Researchers Discover Novel Mechanisms of AMPK Promoting DNA Damage Repair

The adenosine 5’monophosphate-activated protein kinase (AMPK), as an important cellular energy sensor and regulator, plays roles in diverse cellular activities including glucose and lipid metabolism, cell growth, cell polarity, cell mitosis and apoptosis. Recently a few reports have demonstrated that AMPK might participate in regulation of DNA damage repair, but the detailed molecular mechanism was not yet fully understood.
To meet this challenge, scientists from the Li Jia group of Shanghai Institute of Materia Medica (SIMM) of the Chinese Academy of Sciences have discovered the novel and direct mechanisms of AMPK promoting DNA damage repair. This research was recently published online in Cell Reports.

 
Among all types of DNA damages, DNA double-strand break (DSB) are the most severe type, which is closely correlated with cell death and genomic stability, as well as tumor development and drug resistance. To further investigate the regulatory roles of AMPK in DSB repair, we found that AMPK α2 subunit was rapidly recruited to the damage site when DSB occurred, and the knockout of AMPK α1/α2 resulted in the decrease of DNA double strand break repair efficiency and the enhancement of cell sensitivity to ionizing radiation, which further confirmed that AMPK was involved in the DNA damage repair process. Then, we further studied the repair pathway choice of AMPK, and found that the deletion of AMPK would lead to the deficiency of c-NHEJ repair and the defect of NHEJ dependent class switching recombination (CSR) during activation of mature naive B cells. Further mechanism study found that AMPK phosphorylated the key protein 53BP1 in DSB damage repair and promoted 53BP1 binding to the accessible histone marker and downstream effector protein RIF1 pathway.
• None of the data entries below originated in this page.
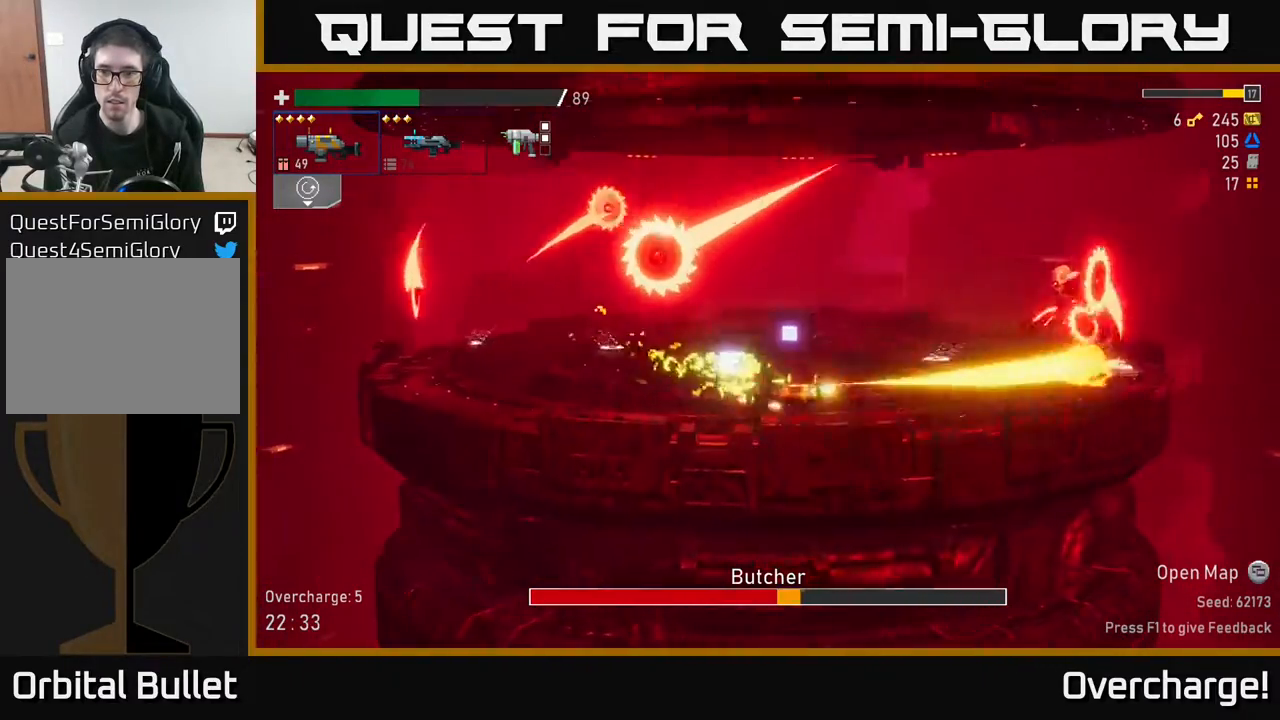
{"buttons": ["R2"], "left_stick": "right", "events": [[183, "R2", "down"], [333, "R2", "up"], [500, "R2", "down"]]}
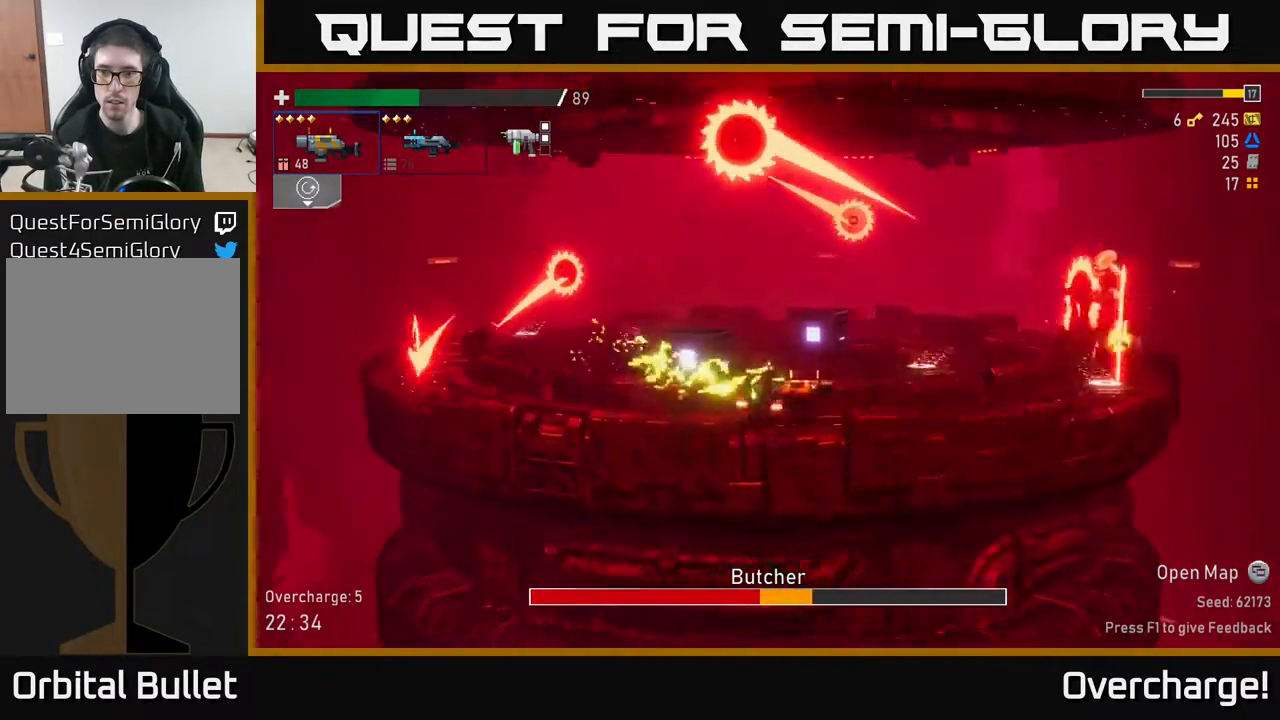
{"buttons": ["R2"], "left_stick": "right", "events": [[167, "R2", "up"], [333, "R2", "down"]]}
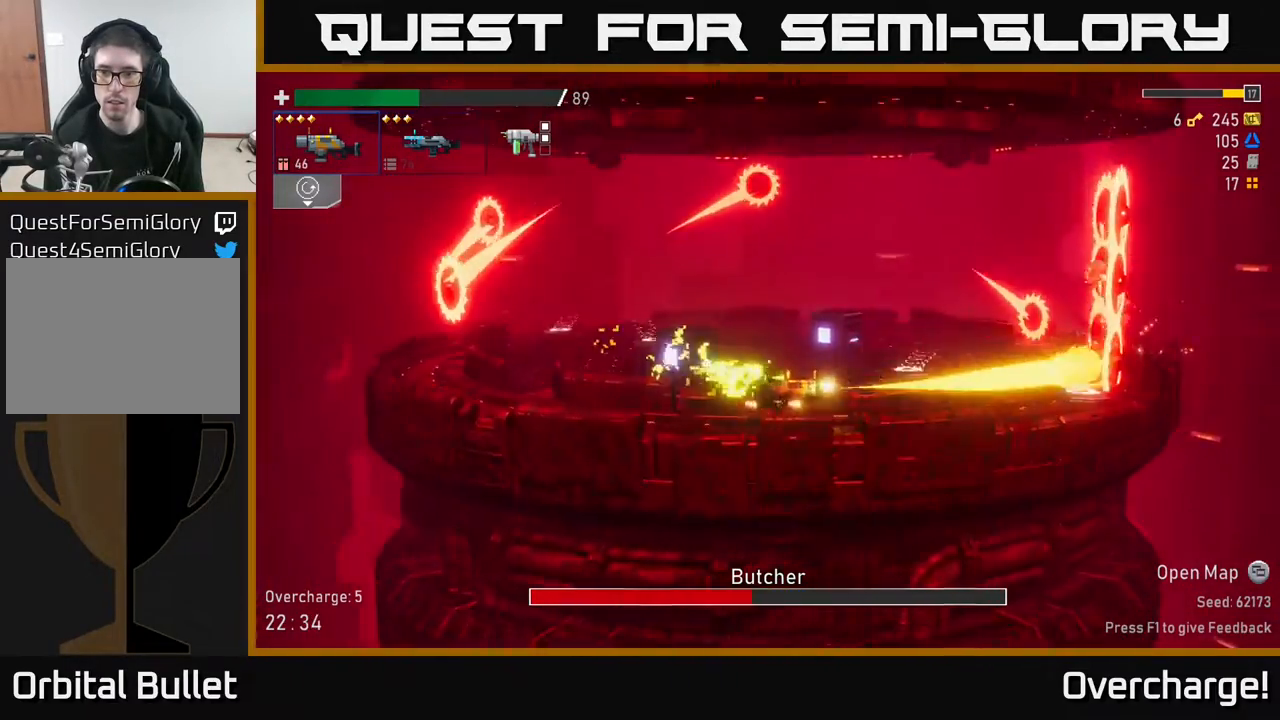
{"buttons": [], "left_stick": "right", "events": [[17, "R2", "up"], [217, "X", "down"], [467, "X", "up"]]}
Taken together, AMPK-53BP1 axis plays an important role in promoting efficient c-NHEJ during DDR, thus maintaining genomic stability and diversity of immune repertoire.
This study not only revealed the new mechanism of AMPK on DNA damage repair, but also enriched the downstream regulatory network of AMPK and the upstream regulation of 53BP1, which inspired us to further explore the relationship between AMPK in energy metabolism and DNA damage repair.
This work is supported by the National Natural Science Foundation of China, the National Science Fund for Distinguished Young Scholars, Shanghai Science and Technology Development Funds, and K. C. Wong Education Foundation.